══ Raw records

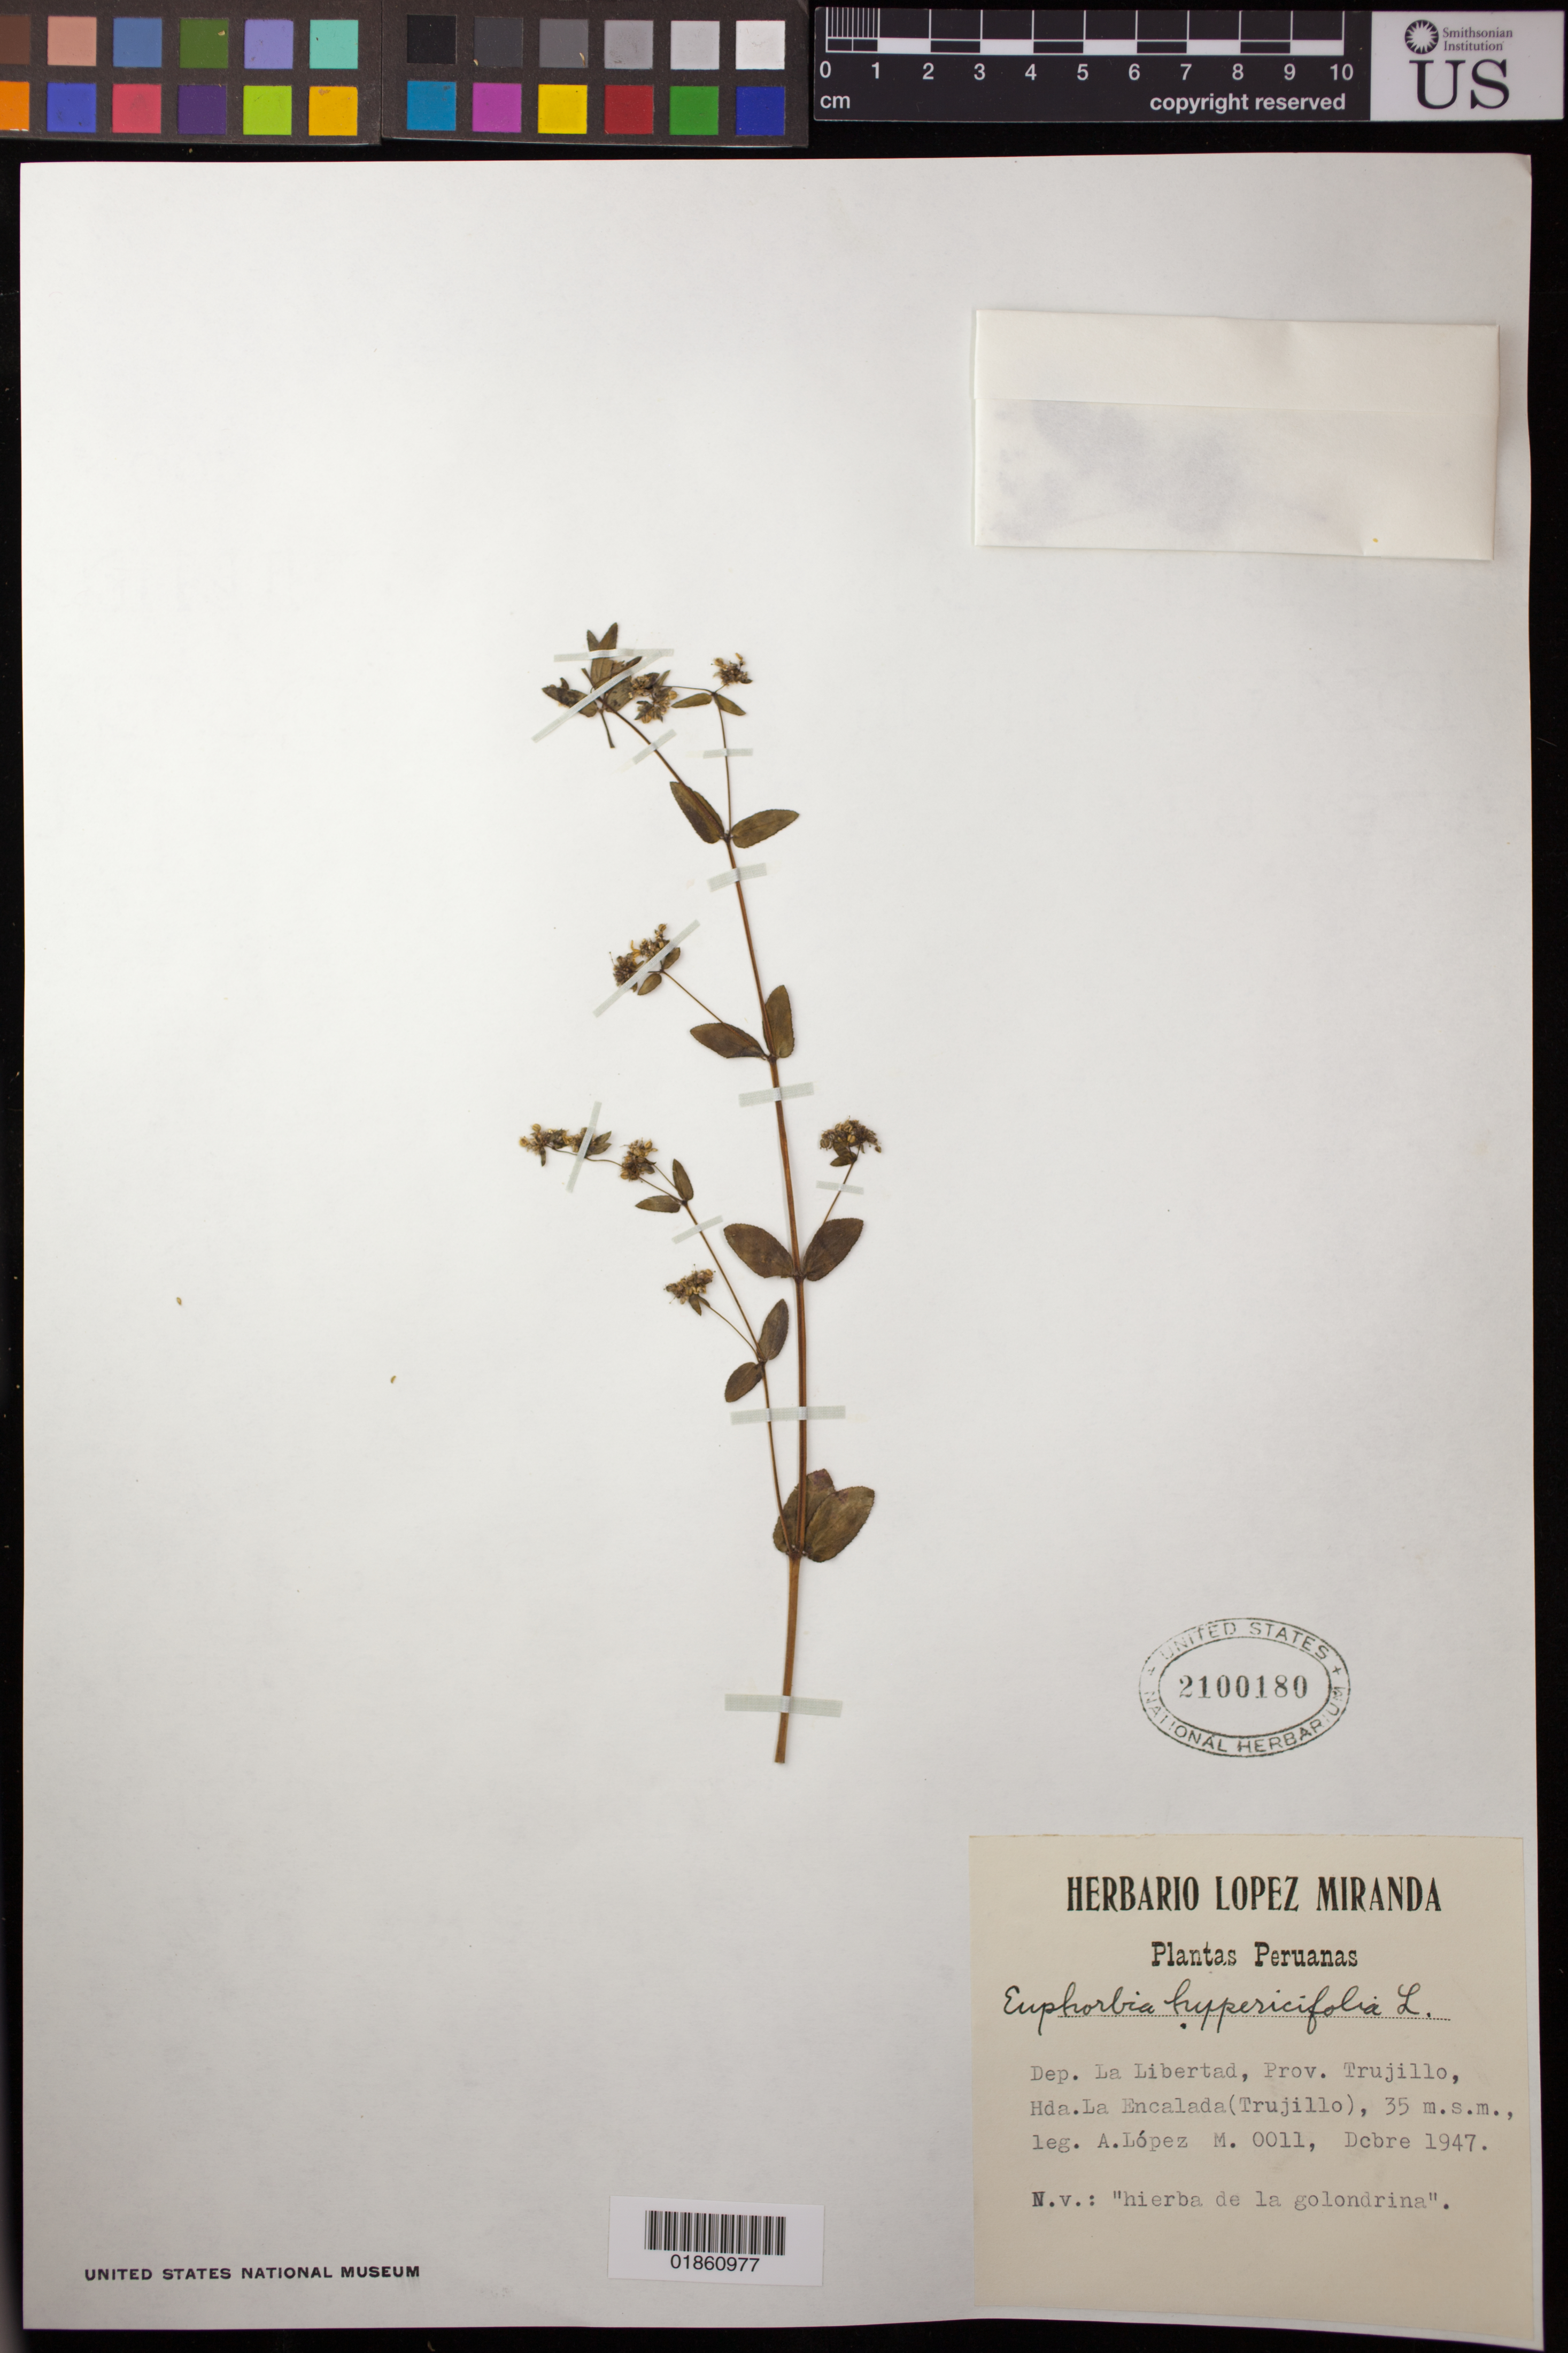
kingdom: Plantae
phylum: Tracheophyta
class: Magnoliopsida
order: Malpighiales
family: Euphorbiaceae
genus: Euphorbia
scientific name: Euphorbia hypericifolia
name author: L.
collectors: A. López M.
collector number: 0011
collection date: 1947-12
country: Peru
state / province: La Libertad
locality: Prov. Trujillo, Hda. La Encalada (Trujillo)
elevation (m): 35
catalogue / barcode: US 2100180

════

# Requirements
Reproduce the lines of every item above, changing "locality" to "site" wherever it occurs and leaving everything else unaltered. Omit the pictures from your answer.

# Written answer
kingdom: Plantae
phylum: Tracheophyta
class: Magnoliopsida
order: Malpighiales
family: Euphorbiaceae
genus: Euphorbia
scientific name: Euphorbia hypericifolia
name author: L.
collectors: A. López M.
collector number: 0011
collection date: 1947-12
country: Peru
state / province: La Libertad
site: Prov. Trujillo, Hda. La Encalada (Trujillo)
elevation (m): 35
catalogue / barcode: US 2100180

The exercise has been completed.